What you will do
From the line with "root of tail: (1025, 343)" to the line with "left hip: (1047, 480)", retype every line exactly, including those two, and leave out the rest of the data below.
─── Extracted material
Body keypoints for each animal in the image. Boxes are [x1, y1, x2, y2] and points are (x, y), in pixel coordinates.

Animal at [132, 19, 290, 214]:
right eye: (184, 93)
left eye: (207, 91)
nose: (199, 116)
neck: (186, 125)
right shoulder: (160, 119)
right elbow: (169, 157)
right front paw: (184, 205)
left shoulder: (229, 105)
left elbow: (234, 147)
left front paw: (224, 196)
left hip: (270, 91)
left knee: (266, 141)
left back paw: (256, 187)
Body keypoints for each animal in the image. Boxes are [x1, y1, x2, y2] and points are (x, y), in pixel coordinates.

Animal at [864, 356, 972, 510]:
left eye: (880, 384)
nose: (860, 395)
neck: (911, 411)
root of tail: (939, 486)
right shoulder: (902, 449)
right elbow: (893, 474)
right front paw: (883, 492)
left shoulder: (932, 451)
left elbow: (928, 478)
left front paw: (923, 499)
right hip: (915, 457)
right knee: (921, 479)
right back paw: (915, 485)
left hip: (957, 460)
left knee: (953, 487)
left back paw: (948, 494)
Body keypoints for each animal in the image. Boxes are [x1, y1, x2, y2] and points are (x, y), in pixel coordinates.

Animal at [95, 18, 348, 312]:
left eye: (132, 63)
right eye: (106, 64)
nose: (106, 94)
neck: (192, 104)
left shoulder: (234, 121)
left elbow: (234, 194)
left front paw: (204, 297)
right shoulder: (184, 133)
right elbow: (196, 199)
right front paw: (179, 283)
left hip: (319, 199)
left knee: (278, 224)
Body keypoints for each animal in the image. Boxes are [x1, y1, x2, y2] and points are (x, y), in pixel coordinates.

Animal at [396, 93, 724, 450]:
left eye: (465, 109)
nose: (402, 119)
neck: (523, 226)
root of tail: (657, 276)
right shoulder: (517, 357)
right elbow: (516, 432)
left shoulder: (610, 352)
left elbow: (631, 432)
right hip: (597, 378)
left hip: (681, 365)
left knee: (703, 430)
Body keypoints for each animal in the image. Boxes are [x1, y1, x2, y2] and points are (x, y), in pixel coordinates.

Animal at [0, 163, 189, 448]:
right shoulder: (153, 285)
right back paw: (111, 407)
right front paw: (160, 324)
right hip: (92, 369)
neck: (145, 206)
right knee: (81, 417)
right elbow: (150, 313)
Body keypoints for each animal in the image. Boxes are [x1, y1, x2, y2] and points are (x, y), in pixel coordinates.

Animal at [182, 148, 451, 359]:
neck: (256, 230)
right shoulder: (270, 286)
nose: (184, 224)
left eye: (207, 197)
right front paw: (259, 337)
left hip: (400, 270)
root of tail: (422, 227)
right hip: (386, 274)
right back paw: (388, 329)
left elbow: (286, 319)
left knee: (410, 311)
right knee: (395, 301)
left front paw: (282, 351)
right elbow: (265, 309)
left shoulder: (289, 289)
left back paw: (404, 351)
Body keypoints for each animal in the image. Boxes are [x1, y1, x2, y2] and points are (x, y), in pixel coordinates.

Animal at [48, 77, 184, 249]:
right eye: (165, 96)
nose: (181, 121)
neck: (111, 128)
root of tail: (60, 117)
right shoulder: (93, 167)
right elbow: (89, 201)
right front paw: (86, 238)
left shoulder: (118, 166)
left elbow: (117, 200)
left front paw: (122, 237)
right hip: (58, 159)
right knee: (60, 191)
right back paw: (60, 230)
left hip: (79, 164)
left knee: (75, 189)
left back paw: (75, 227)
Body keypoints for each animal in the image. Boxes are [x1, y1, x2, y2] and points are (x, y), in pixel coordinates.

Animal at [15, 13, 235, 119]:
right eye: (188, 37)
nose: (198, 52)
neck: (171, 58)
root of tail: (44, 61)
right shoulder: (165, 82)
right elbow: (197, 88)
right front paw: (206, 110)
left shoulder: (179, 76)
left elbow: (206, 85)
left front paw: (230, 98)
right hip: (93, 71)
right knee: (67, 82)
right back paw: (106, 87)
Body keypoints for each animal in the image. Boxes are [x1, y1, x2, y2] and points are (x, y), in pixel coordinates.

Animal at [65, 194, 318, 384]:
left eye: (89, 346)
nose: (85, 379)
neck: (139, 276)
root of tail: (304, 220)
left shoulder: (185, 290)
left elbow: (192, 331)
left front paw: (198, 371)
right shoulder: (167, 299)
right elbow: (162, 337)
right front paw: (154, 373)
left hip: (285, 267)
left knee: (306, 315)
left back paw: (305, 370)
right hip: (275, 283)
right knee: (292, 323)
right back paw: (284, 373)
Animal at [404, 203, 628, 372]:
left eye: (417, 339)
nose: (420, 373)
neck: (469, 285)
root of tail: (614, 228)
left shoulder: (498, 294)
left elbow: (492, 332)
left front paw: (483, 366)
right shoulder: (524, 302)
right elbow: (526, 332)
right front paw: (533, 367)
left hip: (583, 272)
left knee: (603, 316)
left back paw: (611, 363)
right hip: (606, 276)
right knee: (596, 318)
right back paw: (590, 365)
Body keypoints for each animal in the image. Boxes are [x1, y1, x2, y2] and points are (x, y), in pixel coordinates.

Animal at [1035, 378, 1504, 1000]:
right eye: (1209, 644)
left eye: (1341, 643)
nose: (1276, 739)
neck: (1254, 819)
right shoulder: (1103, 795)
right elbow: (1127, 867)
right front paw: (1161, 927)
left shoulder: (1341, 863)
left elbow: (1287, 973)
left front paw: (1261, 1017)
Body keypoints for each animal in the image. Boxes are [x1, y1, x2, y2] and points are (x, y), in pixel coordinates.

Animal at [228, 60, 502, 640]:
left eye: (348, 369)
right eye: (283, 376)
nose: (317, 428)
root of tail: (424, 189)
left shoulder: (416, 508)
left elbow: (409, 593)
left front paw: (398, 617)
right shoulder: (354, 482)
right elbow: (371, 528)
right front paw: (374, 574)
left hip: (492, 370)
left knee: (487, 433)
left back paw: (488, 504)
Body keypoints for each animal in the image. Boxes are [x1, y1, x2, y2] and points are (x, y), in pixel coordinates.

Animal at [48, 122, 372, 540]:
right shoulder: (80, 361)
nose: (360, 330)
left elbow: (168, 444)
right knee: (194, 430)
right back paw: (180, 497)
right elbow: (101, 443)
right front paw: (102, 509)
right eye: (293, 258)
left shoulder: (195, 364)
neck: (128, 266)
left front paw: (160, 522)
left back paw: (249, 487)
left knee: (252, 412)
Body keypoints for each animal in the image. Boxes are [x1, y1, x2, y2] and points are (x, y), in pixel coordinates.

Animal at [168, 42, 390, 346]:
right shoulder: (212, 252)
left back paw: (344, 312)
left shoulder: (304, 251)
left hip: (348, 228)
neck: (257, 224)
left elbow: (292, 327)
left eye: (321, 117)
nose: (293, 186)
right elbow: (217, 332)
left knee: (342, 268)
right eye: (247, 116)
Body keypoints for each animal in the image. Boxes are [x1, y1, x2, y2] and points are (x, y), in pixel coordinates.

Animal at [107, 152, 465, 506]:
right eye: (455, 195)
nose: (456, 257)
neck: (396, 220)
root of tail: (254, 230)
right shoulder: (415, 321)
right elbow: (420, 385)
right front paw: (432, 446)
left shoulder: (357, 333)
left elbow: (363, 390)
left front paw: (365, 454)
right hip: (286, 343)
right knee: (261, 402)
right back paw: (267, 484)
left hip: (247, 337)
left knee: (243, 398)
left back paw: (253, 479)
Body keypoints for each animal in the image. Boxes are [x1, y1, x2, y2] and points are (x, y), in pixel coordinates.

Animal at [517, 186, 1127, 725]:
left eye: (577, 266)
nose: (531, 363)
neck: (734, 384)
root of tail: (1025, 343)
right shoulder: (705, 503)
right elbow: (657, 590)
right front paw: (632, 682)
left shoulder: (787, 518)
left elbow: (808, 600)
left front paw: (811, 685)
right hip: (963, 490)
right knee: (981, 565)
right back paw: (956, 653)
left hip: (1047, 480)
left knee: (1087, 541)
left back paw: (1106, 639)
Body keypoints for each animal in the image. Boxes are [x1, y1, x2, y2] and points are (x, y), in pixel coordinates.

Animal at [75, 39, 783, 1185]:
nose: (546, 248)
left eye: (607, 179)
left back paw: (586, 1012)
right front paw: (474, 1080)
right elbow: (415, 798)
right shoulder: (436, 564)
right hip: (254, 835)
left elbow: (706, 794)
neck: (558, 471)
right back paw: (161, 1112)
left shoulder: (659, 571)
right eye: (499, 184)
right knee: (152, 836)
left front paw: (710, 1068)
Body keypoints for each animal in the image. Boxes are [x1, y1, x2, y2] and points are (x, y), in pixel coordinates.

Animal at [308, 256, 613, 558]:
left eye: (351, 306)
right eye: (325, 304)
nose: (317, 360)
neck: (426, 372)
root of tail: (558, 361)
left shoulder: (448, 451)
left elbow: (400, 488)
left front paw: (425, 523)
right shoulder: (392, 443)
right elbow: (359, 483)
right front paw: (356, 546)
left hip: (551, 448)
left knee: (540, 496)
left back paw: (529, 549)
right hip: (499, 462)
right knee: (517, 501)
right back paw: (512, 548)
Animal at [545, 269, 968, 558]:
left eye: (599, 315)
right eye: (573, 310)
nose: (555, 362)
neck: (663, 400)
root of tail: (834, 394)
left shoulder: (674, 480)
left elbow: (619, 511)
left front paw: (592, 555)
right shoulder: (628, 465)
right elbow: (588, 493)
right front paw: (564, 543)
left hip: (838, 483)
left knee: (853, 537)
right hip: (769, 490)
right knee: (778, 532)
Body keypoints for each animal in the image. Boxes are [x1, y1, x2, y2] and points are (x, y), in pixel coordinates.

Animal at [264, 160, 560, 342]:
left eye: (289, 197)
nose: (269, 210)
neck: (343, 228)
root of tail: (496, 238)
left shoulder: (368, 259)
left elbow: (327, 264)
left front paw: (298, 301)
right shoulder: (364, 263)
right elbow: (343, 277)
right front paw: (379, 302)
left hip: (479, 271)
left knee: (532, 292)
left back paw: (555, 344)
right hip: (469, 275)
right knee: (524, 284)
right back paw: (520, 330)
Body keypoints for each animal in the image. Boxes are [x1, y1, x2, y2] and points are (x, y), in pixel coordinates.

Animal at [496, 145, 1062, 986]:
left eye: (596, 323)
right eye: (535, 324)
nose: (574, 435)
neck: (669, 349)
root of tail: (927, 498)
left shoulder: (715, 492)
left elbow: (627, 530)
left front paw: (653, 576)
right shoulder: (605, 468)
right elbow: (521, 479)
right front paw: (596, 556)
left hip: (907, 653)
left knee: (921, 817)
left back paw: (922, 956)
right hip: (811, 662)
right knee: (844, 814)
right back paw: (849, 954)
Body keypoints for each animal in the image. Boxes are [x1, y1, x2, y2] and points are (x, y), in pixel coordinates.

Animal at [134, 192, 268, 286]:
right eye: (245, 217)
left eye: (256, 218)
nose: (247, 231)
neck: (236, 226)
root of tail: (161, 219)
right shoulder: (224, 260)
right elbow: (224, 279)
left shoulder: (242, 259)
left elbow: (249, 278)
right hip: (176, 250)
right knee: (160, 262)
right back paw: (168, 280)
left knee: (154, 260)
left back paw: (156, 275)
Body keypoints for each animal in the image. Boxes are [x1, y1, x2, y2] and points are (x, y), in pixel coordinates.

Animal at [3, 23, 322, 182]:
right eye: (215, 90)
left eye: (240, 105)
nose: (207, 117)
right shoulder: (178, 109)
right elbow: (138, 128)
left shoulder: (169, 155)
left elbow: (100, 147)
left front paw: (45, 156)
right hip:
──────
Response to the exercise
root of tail: (1025, 343)
right shoulder: (705, 503)
right elbow: (657, 590)
right front paw: (632, 682)
left shoulder: (787, 518)
left elbow: (808, 600)
left front paw: (811, 685)
right hip: (963, 490)
right knee: (981, 565)
right back paw: (956, 653)
left hip: (1047, 480)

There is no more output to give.